What is needed ->
In full and without alteration, write out the data below.

**** Records provided

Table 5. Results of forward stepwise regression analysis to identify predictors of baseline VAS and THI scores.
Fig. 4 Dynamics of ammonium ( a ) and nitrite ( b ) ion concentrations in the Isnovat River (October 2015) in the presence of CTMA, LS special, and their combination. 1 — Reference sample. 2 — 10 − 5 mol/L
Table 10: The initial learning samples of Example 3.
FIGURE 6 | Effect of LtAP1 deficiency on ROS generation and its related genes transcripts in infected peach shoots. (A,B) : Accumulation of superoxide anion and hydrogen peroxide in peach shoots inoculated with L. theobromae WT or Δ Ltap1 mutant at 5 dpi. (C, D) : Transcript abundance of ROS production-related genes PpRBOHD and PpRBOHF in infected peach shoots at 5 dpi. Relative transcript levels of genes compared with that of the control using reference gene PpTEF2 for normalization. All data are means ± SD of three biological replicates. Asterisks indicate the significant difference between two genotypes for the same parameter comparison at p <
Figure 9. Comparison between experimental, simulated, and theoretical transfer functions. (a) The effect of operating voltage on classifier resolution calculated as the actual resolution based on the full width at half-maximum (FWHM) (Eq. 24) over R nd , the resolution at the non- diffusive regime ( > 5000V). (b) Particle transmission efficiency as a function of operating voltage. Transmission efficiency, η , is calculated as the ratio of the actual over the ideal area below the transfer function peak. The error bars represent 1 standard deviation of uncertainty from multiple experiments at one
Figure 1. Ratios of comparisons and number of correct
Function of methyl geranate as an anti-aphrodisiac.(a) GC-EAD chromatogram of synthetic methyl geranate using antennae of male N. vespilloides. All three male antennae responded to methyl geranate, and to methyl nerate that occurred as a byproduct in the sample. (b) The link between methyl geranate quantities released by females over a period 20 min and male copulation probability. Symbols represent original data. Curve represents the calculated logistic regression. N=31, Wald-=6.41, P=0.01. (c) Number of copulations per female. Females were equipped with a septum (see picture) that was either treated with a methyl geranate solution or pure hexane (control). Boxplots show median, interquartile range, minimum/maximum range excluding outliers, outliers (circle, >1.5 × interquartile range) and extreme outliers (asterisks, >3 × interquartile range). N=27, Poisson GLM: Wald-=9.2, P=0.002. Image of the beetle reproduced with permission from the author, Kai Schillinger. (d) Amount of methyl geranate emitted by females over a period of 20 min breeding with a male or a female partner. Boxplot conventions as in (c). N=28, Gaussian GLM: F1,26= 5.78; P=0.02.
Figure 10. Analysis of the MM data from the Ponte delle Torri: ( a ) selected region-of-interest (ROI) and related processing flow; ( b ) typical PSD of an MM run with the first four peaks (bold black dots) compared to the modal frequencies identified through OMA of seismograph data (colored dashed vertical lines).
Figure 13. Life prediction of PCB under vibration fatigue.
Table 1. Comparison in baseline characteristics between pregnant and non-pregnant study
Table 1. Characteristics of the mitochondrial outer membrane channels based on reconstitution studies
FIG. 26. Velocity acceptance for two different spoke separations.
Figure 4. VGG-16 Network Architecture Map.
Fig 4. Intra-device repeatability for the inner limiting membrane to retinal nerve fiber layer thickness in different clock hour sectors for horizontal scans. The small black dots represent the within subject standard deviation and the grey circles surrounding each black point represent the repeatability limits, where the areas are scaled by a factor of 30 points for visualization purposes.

********

Answer box ->
Table 5. Results of forward stepwise regression analysis to identify predictors of baseline VAS and THI scores.
Fig. 4 Dynamics of ammonium ( a ) and nitrite ( b ) ion concentrations in the Isnovat River (October 2015) in the presence of CTMA, LS special, and their combination. 1 — Reference sample. 2 — 10 − 5 mol/L
Table 10: The initial learning samples of Example 3.
FIGURE 6 | Effect of LtAP1 deficiency on ROS generation and its related genes transcripts in infected peach shoots. (A,B) : Accumulation of superoxide anion and hydrogen peroxide in peach shoots inoculated with L. theobromae WT or Δ Ltap1 mutant at 5 dpi. (C, D) : Transcript abundance of ROS production-related genes PpRBOHD and PpRBOHF in infected peach shoots at 5 dpi. Relative transcript levels of genes compared with that of the control using reference gene PpTEF2 for normalization. All data are means ± SD of three biological replicates. Asterisks indicate the significant difference between two genotypes for the same parameter comparison at p <
Figure 9. Comparison between experimental, simulated, and theoretical transfer functions. (a) The effect of operating voltage on classifier resolution calculated as the actual resolution based on the full width at half-maximum (FWHM) (Eq. 24) over R nd , the resolution at the non- diffusive regime ( > 5000V). (b) Particle transmission efficiency as a function of operating voltage. Transmission efficiency, η , is calculated as the ratio of the actual over the ideal area below the transfer function peak. The error bars represent 1 standard deviation of uncertainty from multiple experiments at one
Figure 1. Ratios of comparisons and number of correct
Function of methyl geranate as an anti-aphrodisiac.(a) GC-EAD chromatogram of synthetic methyl geranate using antennae of male N. vespilloides. All three male antennae responded to methyl geranate, and to methyl nerate that occurred as a byproduct in the sample. (b) The link between methyl geranate quantities released by females over a period 20 min and male copulation probability. Symbols represent original data. Curve represents the calculated logistic regression. N=31, Wald-=6.41, P=0.01. (c) Number of copulations per female. Females were equipped with a septum (see picture) that was either treated with a methyl geranate solution or pure hexane (control). Boxplots show median, interquartile range, minimum/maximum range excluding outliers, outliers (circle, >1.5 × interquartile range) and extreme outliers (asterisks, >3 × interquartile range). N=27, Poisson GLM: Wald-=9.2, P=0.002. Image of the beetle reproduced with permission from the author, Kai Schillinger. (d) Amount of methyl geranate emitted by females over a period of 20 min breeding with a male or a female partner. Boxplot conventions as in (c). N=28, Gaussian GLM: F1,26= 5.78; P=0.02.
Figure 10. Analysis of the MM data from the Ponte delle Torri: ( a ) selected region-of-interest (ROI) and related processing flow; ( b ) typical PSD of an MM run with the first four peaks (bold black dots) compared to the modal frequencies identified through OMA of seismograph data (colored dashed vertical lines).
Figure 13. Life prediction of PCB under vibration fatigue.
Table 1. Comparison in baseline characteristics between pregnant and non-pregnant study
Table 1. Characteristics of the mitochondrial outer membrane channels based on reconstitution studies
FIG. 26. Velocity acceptance for two different spoke separations.
Figure 4. VGG-16 Network Architecture Map.
Fig 4. Intra-device repeatability for the inner limiting membrane to retinal nerve fiber layer thickness in different clock hour sectors for horizontal scans. The small black dots represent the within subject standard deviation and the grey circles surrounding each black point represent the repeatability limits, where the areas are scaled by a factor of 30 points for visualization purposes.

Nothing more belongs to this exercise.